Nicaragua’s Indigenous peoples are most closely related to the Choco-speaking peoples of Panama and Colombia. Most of these groups weren’t prolific builders, unlike the Aztecs and Maya further north. That’s part of what makes Canta Gallo so special; it’s one of the few sites in Nicaragua where you can see the ruins of ancient pyramids built by some of the country’s Indigenous peoples. To get there, you’ll need to travel deep into the jungle of Indio Maiz in southwestern Nicaragua. The site is sacred to the Rama Indians, descendants of the Chibcha. Relatively little is known about Canta Gallo, but some believe it is a lost city. Since the area is remote, the ruins have yet to attract mobs of tourists, meaning that this is a site where you’ll actually be able to get up close to the ruins.

Photo by: Niina  / Bizarre Globe Hopper
Photo by: Niina / Bizarre Globe Hopper

2. Teotihuacán, Mexico

Is it possible to write about Central America’s ancient ruins without addressing Mexico?
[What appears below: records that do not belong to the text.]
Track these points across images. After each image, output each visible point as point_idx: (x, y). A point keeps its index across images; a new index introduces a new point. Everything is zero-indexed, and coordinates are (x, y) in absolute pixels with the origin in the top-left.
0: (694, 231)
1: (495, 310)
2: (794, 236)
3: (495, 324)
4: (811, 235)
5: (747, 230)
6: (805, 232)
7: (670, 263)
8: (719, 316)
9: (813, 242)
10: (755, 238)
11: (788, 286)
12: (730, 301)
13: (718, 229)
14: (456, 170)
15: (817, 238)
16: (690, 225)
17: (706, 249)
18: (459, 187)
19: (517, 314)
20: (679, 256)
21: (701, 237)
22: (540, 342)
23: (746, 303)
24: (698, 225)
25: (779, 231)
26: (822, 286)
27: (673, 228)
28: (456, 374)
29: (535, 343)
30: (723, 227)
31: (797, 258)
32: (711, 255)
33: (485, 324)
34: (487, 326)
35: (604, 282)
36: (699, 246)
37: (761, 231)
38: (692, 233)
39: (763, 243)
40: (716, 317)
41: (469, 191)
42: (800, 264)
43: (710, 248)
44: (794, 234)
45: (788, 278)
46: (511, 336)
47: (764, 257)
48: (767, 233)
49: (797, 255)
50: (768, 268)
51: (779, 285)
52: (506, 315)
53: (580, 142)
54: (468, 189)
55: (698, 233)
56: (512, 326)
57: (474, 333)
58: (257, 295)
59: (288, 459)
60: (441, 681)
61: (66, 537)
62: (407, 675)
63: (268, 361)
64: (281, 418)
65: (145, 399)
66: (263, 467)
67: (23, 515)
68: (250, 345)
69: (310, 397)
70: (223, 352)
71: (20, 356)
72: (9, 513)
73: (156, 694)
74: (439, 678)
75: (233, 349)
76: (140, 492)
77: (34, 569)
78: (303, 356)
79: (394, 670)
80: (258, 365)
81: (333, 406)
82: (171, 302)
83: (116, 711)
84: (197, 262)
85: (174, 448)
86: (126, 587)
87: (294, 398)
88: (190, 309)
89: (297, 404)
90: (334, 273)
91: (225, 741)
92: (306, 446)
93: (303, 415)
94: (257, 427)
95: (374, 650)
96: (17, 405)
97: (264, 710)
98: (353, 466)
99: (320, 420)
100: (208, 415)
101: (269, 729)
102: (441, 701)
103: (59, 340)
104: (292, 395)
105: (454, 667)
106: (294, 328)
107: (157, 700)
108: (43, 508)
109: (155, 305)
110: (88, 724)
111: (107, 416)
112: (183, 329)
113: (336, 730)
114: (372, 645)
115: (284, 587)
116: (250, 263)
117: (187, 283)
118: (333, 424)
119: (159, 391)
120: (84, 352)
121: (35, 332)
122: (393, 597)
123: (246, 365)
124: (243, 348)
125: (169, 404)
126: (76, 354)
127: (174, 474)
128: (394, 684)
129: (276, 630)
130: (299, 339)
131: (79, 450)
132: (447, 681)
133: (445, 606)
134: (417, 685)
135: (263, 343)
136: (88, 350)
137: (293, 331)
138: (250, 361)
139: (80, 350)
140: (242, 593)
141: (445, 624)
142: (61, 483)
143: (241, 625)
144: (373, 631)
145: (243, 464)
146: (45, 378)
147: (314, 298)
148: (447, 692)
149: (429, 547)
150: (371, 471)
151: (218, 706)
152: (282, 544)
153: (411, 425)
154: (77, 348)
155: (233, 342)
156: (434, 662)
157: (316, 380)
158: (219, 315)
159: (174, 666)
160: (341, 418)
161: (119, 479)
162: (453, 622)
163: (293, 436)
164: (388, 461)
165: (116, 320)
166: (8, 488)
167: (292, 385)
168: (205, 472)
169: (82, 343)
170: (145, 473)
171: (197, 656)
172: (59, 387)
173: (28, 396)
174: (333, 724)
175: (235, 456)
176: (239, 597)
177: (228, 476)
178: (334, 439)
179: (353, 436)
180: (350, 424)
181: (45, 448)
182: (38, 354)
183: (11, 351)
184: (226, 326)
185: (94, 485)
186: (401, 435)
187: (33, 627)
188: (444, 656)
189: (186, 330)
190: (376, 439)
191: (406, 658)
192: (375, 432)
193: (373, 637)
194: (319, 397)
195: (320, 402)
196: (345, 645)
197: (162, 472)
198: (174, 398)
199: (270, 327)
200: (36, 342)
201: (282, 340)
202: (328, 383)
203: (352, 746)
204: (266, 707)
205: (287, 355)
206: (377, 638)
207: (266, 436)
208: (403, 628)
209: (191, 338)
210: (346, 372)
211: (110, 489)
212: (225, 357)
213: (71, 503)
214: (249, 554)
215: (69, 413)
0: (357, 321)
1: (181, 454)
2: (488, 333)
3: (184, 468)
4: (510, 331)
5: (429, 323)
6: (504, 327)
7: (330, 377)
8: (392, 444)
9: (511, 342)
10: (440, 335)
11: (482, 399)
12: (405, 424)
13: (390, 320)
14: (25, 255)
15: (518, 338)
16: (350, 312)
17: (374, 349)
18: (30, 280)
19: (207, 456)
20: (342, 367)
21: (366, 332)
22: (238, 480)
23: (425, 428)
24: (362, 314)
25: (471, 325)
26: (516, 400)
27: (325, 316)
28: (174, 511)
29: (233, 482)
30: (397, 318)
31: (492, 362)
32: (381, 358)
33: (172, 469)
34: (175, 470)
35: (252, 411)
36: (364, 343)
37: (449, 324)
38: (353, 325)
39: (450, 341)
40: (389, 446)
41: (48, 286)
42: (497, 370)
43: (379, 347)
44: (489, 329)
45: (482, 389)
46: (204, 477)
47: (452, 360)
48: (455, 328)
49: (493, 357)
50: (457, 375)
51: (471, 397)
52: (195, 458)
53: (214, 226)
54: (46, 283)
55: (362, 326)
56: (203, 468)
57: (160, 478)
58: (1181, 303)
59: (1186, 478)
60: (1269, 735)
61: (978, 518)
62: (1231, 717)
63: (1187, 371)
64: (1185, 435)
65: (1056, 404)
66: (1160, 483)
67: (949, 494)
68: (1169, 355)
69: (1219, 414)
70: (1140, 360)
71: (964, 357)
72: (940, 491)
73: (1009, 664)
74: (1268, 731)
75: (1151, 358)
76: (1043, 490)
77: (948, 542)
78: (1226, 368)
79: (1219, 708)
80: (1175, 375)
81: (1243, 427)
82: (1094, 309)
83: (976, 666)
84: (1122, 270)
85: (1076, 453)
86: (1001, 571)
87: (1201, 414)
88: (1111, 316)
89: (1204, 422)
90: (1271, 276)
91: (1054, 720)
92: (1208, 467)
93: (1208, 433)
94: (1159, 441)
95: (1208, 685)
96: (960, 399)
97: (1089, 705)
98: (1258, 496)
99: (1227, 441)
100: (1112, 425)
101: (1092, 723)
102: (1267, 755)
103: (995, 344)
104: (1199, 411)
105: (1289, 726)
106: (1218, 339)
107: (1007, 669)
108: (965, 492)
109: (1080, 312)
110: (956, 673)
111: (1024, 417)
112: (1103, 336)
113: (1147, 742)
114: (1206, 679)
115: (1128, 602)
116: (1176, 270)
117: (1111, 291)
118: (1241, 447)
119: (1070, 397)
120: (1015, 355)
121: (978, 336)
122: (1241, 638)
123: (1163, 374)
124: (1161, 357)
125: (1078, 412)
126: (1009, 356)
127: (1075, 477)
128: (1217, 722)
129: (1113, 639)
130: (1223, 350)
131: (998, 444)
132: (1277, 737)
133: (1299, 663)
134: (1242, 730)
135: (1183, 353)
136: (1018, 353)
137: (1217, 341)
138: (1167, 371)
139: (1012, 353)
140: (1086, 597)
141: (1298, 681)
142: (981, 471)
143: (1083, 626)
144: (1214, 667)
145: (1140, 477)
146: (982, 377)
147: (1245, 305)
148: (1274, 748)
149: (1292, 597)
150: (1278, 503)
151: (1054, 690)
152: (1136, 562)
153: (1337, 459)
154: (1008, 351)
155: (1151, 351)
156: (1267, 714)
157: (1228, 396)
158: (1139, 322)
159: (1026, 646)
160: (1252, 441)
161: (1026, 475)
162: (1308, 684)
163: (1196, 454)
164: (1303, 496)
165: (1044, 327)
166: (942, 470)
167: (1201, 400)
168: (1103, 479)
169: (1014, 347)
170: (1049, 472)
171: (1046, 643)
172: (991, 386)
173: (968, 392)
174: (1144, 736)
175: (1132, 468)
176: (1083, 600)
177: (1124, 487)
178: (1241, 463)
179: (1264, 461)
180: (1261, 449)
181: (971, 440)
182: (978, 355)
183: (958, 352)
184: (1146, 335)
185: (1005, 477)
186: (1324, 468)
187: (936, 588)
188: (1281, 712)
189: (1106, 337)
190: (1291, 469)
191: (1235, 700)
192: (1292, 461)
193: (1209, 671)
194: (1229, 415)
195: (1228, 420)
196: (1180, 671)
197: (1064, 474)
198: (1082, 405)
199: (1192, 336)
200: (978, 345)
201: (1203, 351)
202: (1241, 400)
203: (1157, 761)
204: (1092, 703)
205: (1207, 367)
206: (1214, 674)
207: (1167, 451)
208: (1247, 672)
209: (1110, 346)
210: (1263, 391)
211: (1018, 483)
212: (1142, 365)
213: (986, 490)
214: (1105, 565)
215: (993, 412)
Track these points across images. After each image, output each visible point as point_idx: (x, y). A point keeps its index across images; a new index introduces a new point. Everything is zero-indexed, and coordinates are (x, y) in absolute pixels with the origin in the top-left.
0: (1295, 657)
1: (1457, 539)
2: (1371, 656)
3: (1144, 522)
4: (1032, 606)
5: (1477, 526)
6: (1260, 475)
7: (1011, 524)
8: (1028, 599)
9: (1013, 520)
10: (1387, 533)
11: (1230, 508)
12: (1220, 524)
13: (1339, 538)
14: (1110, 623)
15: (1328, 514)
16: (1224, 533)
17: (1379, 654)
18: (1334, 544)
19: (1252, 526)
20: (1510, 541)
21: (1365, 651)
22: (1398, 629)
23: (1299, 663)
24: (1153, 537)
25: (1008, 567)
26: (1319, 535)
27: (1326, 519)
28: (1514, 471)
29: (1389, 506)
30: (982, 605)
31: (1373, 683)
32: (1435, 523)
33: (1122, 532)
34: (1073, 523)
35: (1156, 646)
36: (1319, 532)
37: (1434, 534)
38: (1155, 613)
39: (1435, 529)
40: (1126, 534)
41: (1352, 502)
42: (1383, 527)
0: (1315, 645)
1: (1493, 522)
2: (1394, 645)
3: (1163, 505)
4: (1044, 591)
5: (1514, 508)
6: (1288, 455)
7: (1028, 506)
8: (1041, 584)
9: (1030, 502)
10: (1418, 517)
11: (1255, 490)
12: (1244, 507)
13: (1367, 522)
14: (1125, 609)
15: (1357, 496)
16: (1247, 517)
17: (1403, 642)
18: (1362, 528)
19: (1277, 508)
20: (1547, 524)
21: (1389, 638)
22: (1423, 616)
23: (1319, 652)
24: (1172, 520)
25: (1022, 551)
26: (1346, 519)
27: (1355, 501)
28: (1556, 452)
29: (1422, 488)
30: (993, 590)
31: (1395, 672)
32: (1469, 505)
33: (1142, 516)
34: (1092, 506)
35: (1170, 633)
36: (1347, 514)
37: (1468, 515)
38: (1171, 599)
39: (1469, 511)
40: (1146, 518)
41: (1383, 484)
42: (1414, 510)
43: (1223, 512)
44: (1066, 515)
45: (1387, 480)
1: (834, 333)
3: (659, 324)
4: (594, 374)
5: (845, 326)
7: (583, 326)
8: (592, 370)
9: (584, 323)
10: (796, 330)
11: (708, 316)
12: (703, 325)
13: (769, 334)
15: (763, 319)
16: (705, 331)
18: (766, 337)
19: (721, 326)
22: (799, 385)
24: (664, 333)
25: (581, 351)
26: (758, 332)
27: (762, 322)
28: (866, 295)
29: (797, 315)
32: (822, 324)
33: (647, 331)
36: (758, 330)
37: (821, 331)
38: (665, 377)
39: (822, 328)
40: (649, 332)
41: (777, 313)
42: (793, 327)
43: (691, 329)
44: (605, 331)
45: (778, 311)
Although not usually classed as part of Central America proper, Mexico’s Indigenous peoples were drivers of empire and modern Mexico is littered with the ruins of civilizations like the Maya, Zapotecs, Aztecs and Toltecs. The inhabitants of Mexico’s most famous ruins, however, remain unknown; the Aztecs claimed common ancestry with the Teotihuacans, but the ethnicity of the inhabitants is the subject of debate. Perhaps a multi-ethnic center, Teotihuacan was at one time the largest city in pre-Columbian America and its influence was felt throughout Mesoamerica, from Tikal to Copan. Today, it is is famous for its pyramids, including the Pyramids of the Sun and the Moon, as well as the Avenue of the Dead and its multi-family residences.

Teotihuacán

1. Tikal, Guatemala

The ruins of Tikal are instantly recognizable from the famous Tikal Temple I, a 47-meter tall limestone step pyramid with a Mayan roof comb. The temple is also known as the Temple of the Great Jaguar. Of course, Temple I isn’t the only building at Tikal; there are many more buildings. Given that Tikal was once the most powerful city in the Mayan empire, the complex of temples, altars, palaces and pyramids only makes sense. The site is divided into several groups, including the Great Plaza located at the core of the site, the Central Acropolis to its south, the North and South Acropolises and the Plaza of the Seven Temples. Located in the Peten rainforest in northern Guatemala, this World Heritage Site is perhaps one of the best-known in Central America.